How to complete this task:
Once you find the line with "under ett långt" in the data that follows, repeat it and every line after it exactly, through the line with "typen av långsiktigt".

Supplied entries:
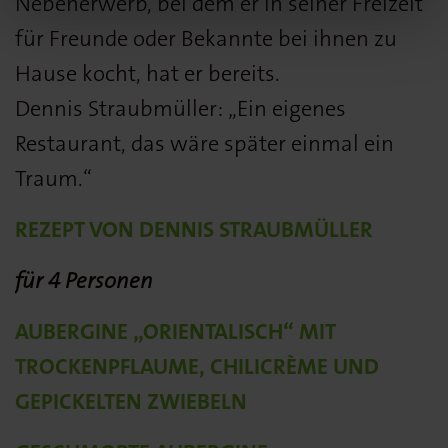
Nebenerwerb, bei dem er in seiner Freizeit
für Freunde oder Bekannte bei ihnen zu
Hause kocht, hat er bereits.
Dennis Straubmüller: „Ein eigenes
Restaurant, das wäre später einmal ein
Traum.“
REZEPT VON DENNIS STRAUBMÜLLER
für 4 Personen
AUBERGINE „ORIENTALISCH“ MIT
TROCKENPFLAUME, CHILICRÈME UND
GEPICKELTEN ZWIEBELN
---
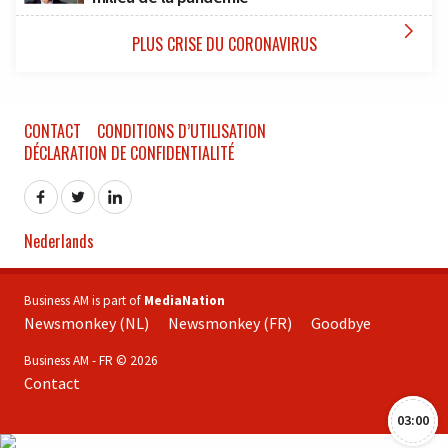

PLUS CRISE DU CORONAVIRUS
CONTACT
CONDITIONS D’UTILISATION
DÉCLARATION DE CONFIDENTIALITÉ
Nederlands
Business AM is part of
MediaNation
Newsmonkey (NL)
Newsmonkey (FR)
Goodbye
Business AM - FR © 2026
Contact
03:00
---
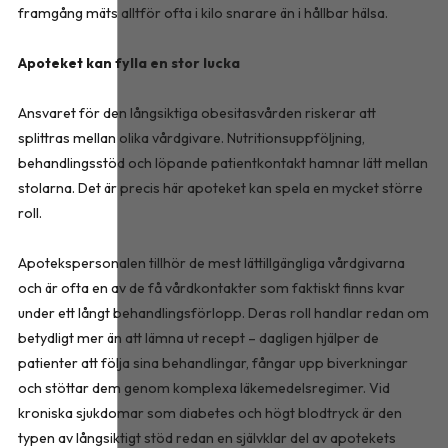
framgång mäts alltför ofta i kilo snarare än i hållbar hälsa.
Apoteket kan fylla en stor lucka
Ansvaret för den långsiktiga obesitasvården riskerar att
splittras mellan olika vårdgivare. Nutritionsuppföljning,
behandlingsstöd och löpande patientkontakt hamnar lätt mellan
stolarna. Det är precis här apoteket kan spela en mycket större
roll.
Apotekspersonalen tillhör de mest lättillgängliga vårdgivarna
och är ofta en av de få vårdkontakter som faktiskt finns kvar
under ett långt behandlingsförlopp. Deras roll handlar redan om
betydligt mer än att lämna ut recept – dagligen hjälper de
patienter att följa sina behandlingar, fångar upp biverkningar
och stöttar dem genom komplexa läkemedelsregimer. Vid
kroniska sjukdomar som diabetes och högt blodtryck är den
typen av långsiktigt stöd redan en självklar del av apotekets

Solution:
under ett långt behandlingsförlopp. Deras roll handlar redan om
betydligt mer än att lämna ut recept – dagligen hjälper de
patienter att följa sina behandlingar, fångar upp biverkningar
och stöttar dem genom komplexa läkemedelsregimer. Vid
kroniska sjukdomar som diabetes och högt blodtryck är den
typen av långsiktigt stöd redan en självklar del av apotekets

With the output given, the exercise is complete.